So, what would those neo-liberals do if they understood that message from most of their voters?
Well, they’d probably lie to the voters that they don’t support charters anymore until they are re-elected.
The voters do not own their souls.
Billionaires that fund their elections do.
The only way to get rid of neo-liberals is to vote them out and replace them with real progressives or moderates that do not support charters in any way.
LikeLike
I’ve actually known this since 2010, when some scholar (not the elementary school kind, a real one) wrote about it. Old news.
LikeLike
It’s well past time for Democrats to support public education as well as other public services. The private sector had its shot at solving problems and failed miserably. The idea of letting tech billionaires run public services was the number one dumbest idea of the 20th century. Time to step into the 21st century with a more intelligent plan.
LikeLike
I have argued before – here and elsewhere- that a democratic society is predicated and contingent on a citizenry that understands and is committed to democratic values. In any democratic society, the people ARE the government. Aristotle noted that democracy (demos) is the populace, the common people. Thus if all citizens are part of self-rule, then they are “a part of the state, and the care of each part is inseparable from the care of the whole.” That is the essence of the social contract.

+ + + +

• Explore the material:
1 - Reproduce verbatim the stretch of the comment thread on charter schools from "The voters do" through "in any way.".
2 - Answer these questions using the comment thread on charter schools:
(a) According to the thread, who owns the souls of the neo-liberals?
(b) Since what year has one commenter known about this?
(c) Which philosopher is cited as noting that democracy is the populace?
3 - Extend the comment thread on charter schools, picking up after its final sentence.

+ + + +

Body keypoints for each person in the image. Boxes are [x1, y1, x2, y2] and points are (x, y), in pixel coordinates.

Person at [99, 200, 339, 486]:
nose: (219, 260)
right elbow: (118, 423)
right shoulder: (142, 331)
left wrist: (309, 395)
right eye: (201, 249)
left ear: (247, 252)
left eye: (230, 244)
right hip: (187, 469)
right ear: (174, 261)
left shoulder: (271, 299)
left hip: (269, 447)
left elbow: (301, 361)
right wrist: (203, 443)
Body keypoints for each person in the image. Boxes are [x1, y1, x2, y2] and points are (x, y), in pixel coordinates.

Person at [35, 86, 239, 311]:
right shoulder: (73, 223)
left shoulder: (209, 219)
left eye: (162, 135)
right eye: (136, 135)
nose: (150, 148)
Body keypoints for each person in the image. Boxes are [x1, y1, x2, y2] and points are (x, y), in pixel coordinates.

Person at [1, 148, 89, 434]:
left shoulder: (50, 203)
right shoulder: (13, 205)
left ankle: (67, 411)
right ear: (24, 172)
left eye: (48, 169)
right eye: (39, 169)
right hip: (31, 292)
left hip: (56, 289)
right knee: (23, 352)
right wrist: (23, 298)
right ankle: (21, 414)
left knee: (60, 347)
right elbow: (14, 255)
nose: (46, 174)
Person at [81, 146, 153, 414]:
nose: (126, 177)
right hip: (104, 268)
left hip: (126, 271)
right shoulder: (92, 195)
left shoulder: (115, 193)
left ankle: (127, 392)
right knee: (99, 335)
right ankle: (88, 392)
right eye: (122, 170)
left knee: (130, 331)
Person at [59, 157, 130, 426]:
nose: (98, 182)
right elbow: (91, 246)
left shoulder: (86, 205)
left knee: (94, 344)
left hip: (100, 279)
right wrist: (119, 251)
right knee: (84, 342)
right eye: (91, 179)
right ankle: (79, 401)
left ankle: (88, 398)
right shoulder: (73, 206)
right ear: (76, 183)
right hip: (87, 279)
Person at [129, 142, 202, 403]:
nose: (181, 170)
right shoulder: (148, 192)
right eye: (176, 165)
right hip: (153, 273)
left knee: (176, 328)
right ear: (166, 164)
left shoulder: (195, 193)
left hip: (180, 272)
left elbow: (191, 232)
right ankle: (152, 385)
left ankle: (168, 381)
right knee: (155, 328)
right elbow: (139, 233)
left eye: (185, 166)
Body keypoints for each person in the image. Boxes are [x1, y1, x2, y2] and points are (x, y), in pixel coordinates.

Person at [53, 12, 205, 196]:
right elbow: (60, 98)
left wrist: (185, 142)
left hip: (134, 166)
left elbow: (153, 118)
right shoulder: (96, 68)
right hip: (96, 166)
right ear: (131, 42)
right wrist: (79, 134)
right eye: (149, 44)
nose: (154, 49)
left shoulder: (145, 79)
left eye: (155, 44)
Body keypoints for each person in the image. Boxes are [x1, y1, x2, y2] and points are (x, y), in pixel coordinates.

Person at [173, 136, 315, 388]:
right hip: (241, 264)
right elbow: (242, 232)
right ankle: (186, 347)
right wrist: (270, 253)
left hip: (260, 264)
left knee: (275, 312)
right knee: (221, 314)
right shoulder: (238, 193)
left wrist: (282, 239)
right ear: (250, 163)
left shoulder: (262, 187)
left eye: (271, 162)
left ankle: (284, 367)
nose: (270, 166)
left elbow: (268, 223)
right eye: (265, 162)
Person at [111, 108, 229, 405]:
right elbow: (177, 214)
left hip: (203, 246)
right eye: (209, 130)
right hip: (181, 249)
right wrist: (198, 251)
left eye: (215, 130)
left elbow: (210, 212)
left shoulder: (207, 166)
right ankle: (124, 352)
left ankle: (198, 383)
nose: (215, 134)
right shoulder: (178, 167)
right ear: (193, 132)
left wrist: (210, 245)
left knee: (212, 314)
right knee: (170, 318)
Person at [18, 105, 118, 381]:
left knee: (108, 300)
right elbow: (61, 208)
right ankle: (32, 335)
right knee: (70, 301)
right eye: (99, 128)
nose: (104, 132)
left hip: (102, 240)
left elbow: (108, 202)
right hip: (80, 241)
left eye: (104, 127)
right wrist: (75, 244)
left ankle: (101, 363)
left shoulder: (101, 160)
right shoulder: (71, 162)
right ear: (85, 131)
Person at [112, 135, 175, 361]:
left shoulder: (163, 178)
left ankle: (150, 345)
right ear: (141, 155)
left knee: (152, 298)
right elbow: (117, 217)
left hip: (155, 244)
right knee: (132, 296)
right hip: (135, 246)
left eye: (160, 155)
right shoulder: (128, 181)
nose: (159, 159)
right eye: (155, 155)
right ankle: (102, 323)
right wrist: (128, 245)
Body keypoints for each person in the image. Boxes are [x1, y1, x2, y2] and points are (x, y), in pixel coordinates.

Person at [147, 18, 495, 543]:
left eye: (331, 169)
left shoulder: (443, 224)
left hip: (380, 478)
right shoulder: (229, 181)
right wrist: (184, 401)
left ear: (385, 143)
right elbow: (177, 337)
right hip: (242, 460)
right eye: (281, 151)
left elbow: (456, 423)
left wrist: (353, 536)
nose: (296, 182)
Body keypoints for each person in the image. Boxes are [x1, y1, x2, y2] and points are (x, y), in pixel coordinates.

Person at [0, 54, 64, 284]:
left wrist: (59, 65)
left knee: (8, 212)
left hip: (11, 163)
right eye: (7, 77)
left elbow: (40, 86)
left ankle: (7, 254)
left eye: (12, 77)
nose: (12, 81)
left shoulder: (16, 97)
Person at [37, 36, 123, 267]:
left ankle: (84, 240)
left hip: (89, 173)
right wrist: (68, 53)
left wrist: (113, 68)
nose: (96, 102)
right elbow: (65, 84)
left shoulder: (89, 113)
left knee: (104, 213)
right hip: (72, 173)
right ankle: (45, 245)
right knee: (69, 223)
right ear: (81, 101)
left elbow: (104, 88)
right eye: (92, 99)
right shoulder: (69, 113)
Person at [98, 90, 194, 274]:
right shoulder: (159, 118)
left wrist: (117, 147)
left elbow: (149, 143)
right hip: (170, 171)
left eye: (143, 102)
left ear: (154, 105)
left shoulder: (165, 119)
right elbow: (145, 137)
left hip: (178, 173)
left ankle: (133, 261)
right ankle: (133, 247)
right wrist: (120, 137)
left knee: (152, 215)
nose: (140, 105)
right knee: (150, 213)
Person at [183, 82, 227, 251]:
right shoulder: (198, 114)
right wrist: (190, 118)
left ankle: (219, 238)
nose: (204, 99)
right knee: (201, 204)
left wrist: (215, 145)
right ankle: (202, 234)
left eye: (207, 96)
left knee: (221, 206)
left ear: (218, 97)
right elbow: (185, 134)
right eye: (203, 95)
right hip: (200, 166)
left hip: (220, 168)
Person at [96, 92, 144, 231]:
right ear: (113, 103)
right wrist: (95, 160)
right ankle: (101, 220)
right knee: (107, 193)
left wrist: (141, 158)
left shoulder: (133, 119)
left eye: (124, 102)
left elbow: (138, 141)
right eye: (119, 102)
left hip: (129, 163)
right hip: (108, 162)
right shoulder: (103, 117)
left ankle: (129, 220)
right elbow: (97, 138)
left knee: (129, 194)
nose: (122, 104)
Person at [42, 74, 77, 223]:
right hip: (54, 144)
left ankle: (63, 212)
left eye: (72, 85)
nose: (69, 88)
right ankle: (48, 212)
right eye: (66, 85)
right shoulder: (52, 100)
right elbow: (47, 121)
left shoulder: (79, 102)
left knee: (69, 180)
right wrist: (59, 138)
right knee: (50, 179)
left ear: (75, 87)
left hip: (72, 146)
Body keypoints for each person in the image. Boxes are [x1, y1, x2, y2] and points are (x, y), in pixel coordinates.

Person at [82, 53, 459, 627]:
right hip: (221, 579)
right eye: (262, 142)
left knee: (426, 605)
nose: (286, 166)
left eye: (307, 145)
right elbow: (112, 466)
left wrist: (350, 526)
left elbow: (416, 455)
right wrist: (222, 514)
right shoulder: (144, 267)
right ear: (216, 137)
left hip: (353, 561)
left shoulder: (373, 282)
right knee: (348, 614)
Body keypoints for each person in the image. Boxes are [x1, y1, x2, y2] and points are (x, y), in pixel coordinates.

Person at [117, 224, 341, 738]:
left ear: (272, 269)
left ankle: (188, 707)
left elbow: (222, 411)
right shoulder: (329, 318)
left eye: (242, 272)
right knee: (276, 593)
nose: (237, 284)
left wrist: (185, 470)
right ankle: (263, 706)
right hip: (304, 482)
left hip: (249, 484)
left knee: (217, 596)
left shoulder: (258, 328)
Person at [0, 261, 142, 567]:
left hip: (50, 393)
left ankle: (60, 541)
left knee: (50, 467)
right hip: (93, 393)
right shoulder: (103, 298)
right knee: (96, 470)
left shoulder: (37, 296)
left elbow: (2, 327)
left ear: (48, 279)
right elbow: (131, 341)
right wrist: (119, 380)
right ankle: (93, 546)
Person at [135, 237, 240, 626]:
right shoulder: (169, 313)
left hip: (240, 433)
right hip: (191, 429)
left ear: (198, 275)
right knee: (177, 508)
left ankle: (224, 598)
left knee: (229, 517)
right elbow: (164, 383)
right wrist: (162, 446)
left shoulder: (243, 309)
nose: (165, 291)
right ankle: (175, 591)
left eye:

+ + + +

• Responses for each task:
1 -
The voters do not own their souls.
Billionaires that fund their elections do.
The only way to get rid of neo-liberals is to vote them out and replace them with real progressives or moderates that do not support charters in any way.

2 -
(a) The billionaires that fund their elections.
(b) Since 2010.
(c) Aristotle.

3 -
Public education is an integral of the social contract. And that’s exactly why public schooling holds a unique place in democracies, and why it’s so important. In ‘Theory and Practice of the Social Studies,’ University of Chicago social scientist Earl Johnson called democratic citizenship “the supreme end of education in a democracy.” Horace Mann viewed public education as “the balance-wheel of the social machinery” in a democratic society. And Gordon Hullfish and Philip Smith, writing in ‘Reflective Thinking: The Method of Education,’ considered the development of critical intelligence –– which they described as the “reflective reconstruction of knowledge, insights and values” –– essential to the maintenance of a democratic republic.
It isn’t hard to figure out who – exactly- is opposed to these things. And why.
The question now seems to be who will advocate and fight for these things.